-- START Excerpted records --

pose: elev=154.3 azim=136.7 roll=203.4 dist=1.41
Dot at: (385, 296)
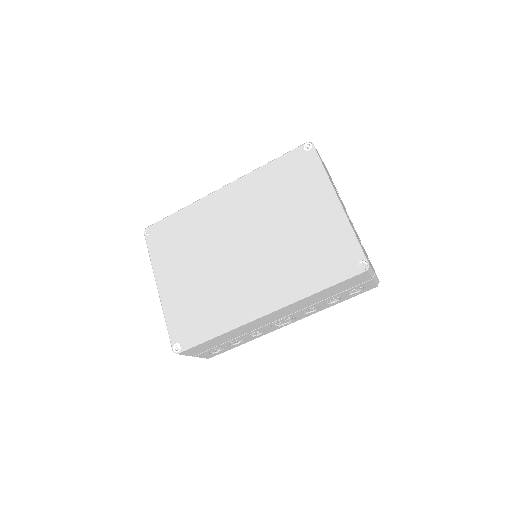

-- END Excerpted records --
-- START Excerpted records --

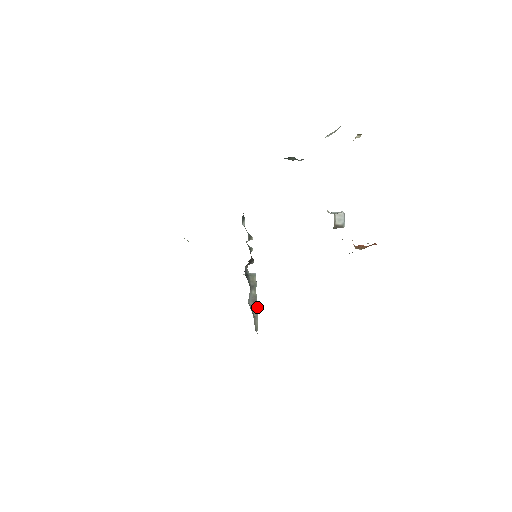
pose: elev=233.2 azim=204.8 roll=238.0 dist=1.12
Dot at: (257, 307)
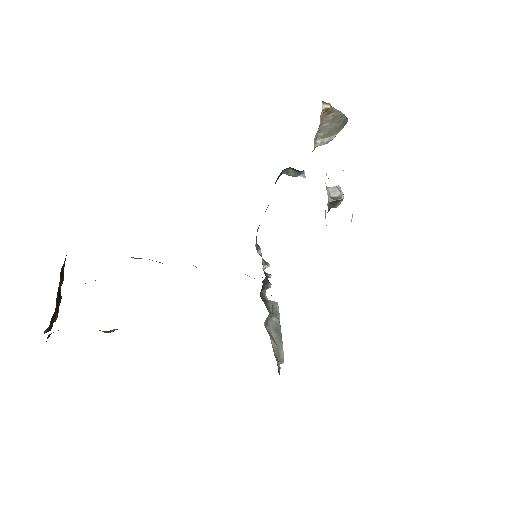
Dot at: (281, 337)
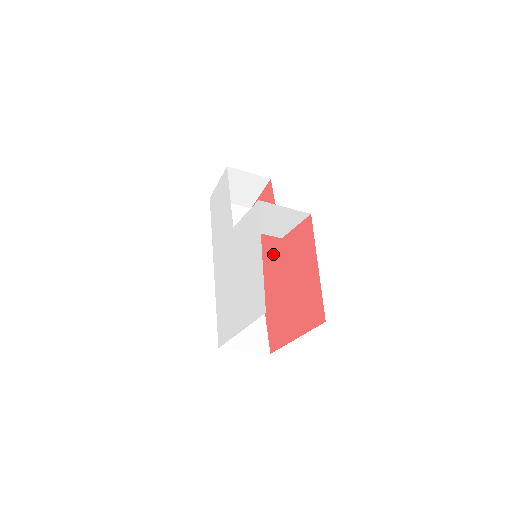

-- END Excerpted records --

▶ **Problem statement**
Return every line in the rows above that contains the word "roll". Case counts, so only lines with that exact capitalization qualify.

▶ **Output**
pose: elev=154.3 azim=136.7 roll=203.4 dist=1.41
pose: elev=233.2 azim=204.8 roll=238.0 dist=1.12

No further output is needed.